I have to wonder if this will seem as barbaric to future generations as something like doctors not washing their hands seems to ours.

This isn’t just a joke.
The issue , of course, isn’t lack of coffee–The real issue is lack of your regular, daily routine.*

Being thrown in the hospital is disorienting. It can screw up your mind, even for a young and healthy person. For the elderly, the brain just gets overwhelmed.

To see this for yourself, try this little exercise *(If you can get away with it without getting arrested!): lay down on an empty bed, and have your spouse push you through the hallways from whatever room you are in, to the X-ray department at the opposite end of the building and 2 stories above you. Stay lying on your back, just watching the lighting fixtures in the ceiling whizz by you for 10 minutes, till you are dizzy and have no idea where you are or what’s happening to you.
Now imagine doing this under while suffering painful medical problems and taking lots of drugs.

When you visit someone in the hospital, you are not visiting the same person you knew a week earlier at home.
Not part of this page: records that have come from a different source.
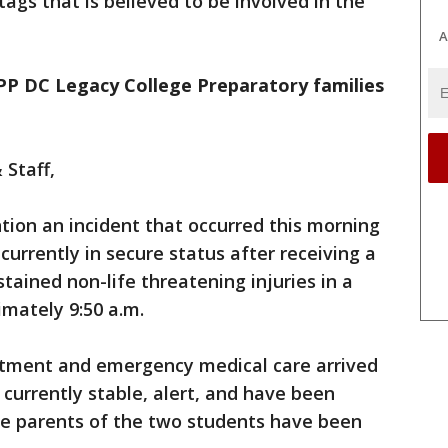
ags that is believed to be involved in the
A
KIPP DC Legacy College Preparatory families
 Staff,
tion an incident that occurred this morning
currently in secure status after receiving a
tained non-life threatening injuries in a
imately 9:50 a.m.
rtment and emergency medical care arrived
currently stable, alert, and have been
he parents of the two students have been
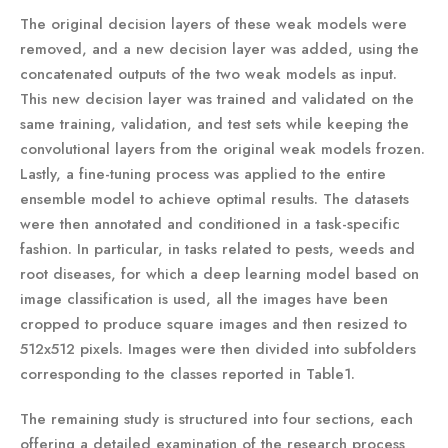
The original decision layers of these weak models were
removed, and a new decision layer was added, using the
concatenated outputs of the two weak models as input.
This new decision layer was trained and validated on the
same training, validation, and test sets while keeping the
convolutional layers from the original weak models frozen.
Lastly, a fine-tuning process was applied to the entire
ensemble model to achieve optimal results. The datasets
were then annotated and conditioned in a task-specific
fashion. In particular, in tasks related to pests, weeds and
root diseases, for which a deep learning model based on
image classification is used, all the images have been
cropped to produce square images and then resized to
512x512 pixels. Images were then divided into subfolders
corresponding to the classes reported in Table1.
The remaining study is structured into four sections, each
offering a detailed examination of the research process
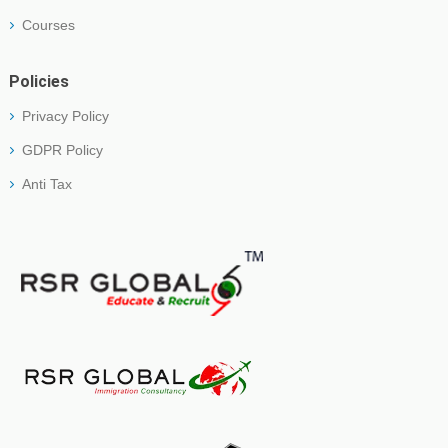
Courses
Policies
Privacy Policy
GDPR Policy
Anti Tax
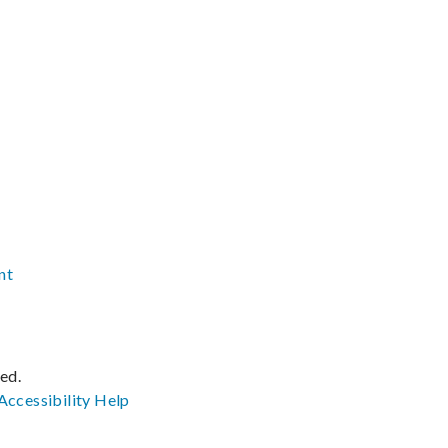
nt
ved.
Accessibility
Help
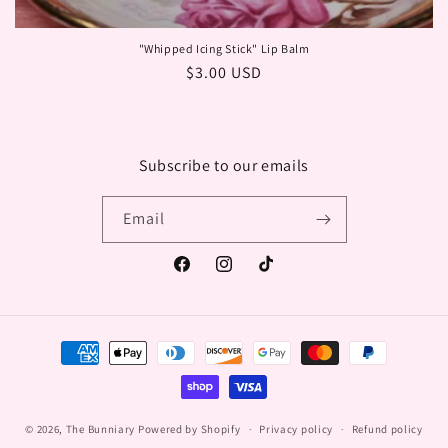
"Whipped Icing Stick" Lip Balm
Regular
$3.00 USD
price
Subscribe to our emails
Email
Facebook
Instagram
TikTok
Payment
methods
© 2026,
The Bunniary
Powered by Shopify
Privacy policy
Refund policy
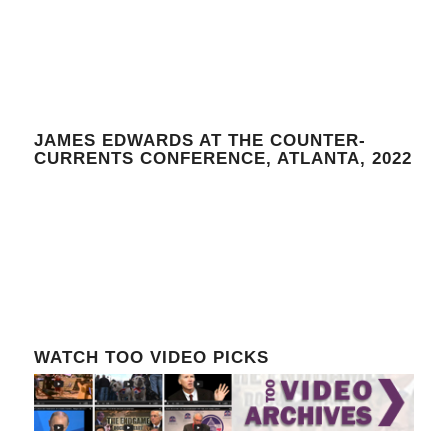
JAMES EDWARDS AT THE COUNTER-
CURRENTS CONFERENCE, ATLANTA, 2022
WATCH TOO VIDEO PICKS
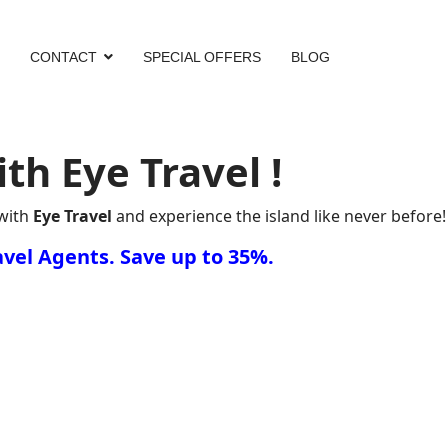
CONTACT
SPECIAL OFFERS
BLOG
h Eye Travel !
with
Eye Travel
and experience the island like never before!
vel Agents. Save up to 35%.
Their entire world has collapsed to the size of one bed. It is a profoundly disorientating experience.


*hint: do not try this unless your spouse is 65 yrs old, an employee of the hospital, and has only one week left to work before retirement. Or unless you want to get arrested. Or both. :slight_smile:

My dad suffered ICU psychosis big time during his last long hospital stay. A bit of reading on the subject seemed to point to lack of quality sleep and a disrupted day/night schedule as the chief culprit. He was (mostly) back to normal after a couple of weeks at home.

Lack of nutrition in hospital doesn’t help, either. For some reason quality food is never included as an integral part of all treatment. A lot of (particularly elderly) people are malnourished upon admittance, so they’re way behind the eight ball by the time they’re discharged.

The constant nerve-jangling noises are enough to add ten years. Being confined to an unfamiliar and uncomfortable bed from which you hear the snores and farts of people whose names you don’t even know makes a stay in hospital stressful AND revolting.

I believe metoprolol is a beta blocker. You. do. not. stop. a. beta blocker. suddenly. Ever. I don’t know what carvedilol is, but when I accidentaly forgot my beta blocker, my pounding heart told me that evening and I took my pill.

Carvedilol is another beta blocker. In theory, you can replace one beta blocker with another beta blocker. In theory. :wink:

In my mom’s case, the doctors and nurses kept messing up her medication. Every time I’d leave for a couple hours, I’d come back to find that some miscommunication had resulted in them making a mistake, and that’s just the ones they would admit to.

Your mom was lucky. When my mother had ICU psychosis she almost needed to be restrained. She did not have happy delusions- her delusions were more of the type where the staff were stalking her. She ended up being treated with Haldol (an anti-psychotic). Even weeks later , she though some of her plausible delusions were real memories.

That’s why I’m glad SIL is there: sorta medical so she has a clue of what’s going on, practical, and suspicious. Little Brother is a drama queen who has been trying to soften the blow to me of Mom’s inevitable passing for years. He seems to have a problem with “acceptance,” that Death stalks us all, especially Mom, me, and my wife. Death’s a familiar presence but I’m a lousy chess player so I don’t accept his invitation to play.

Frailty in the elderly is also a problem – one issue cascades into a series of other issues, which lead to the frailty. And it happens fast.

If you haven’t already, try reading Dr. Atul Gawande’s Being Mortal, about end-of-life issues and care.